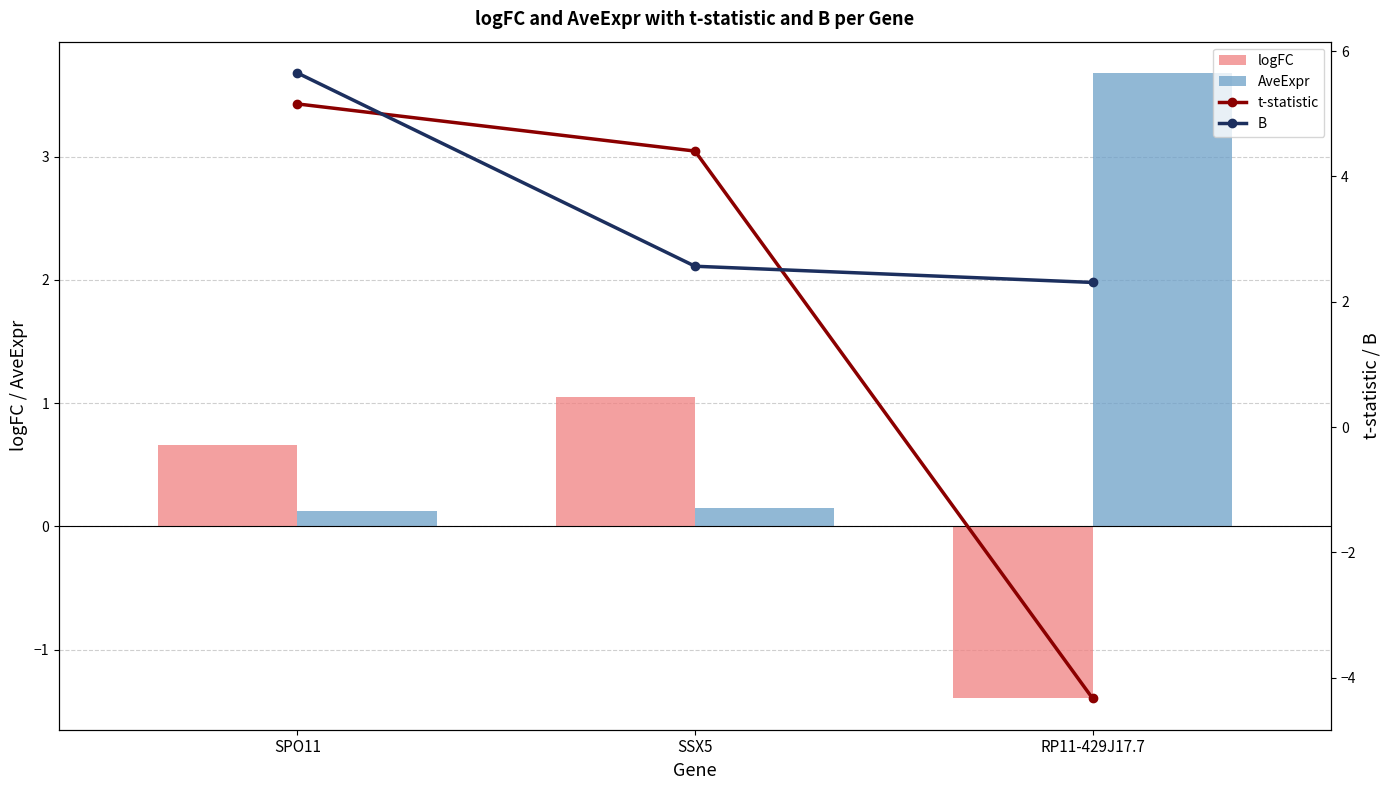

What is the average value of the B series?

3.5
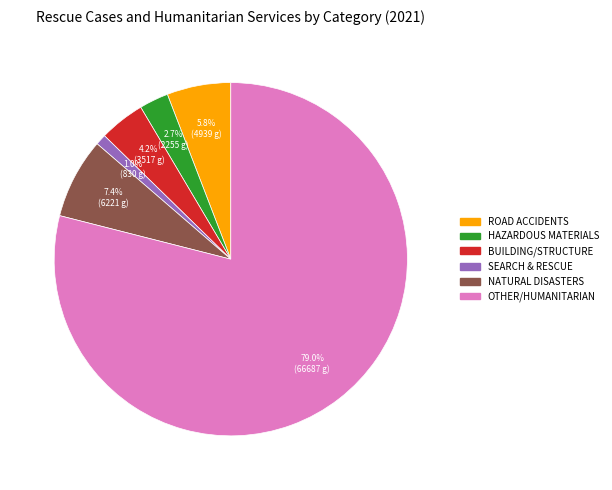

Is there any slice that represents more than half of the pie?

Yes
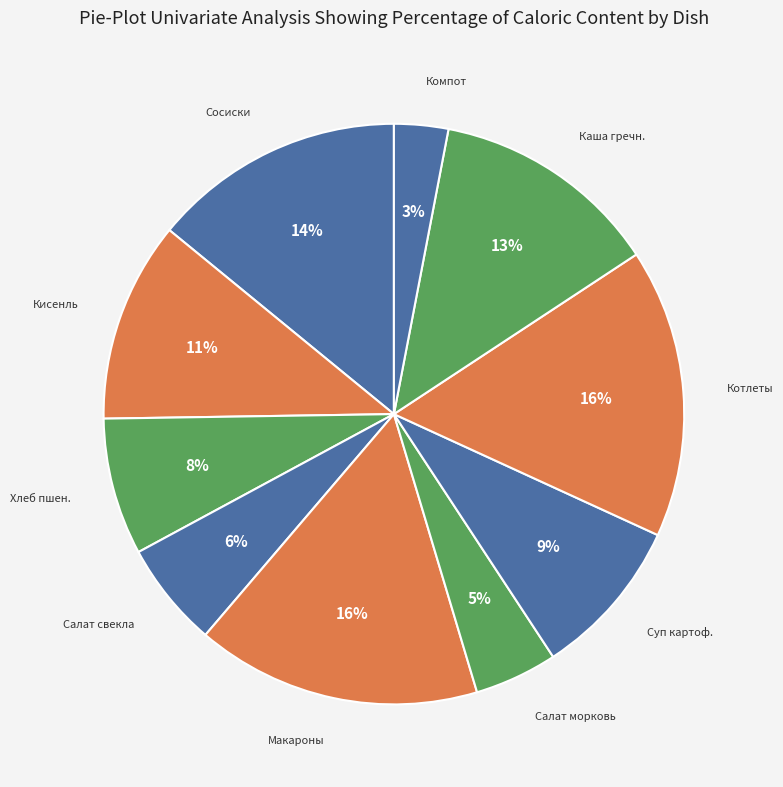

How many slices are in this pie chart?

10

* [Exercise requirements]:
Rewrite the listing above with every "pie" changed to "doughnut" and nothing else altered. Leave out the pictures.

* [Answer to this task]:
What is the average value of the B series?

3.5

Is there any slice that represents more than half of the doughnut?

Yes

How many slices are in this doughnut chart?

10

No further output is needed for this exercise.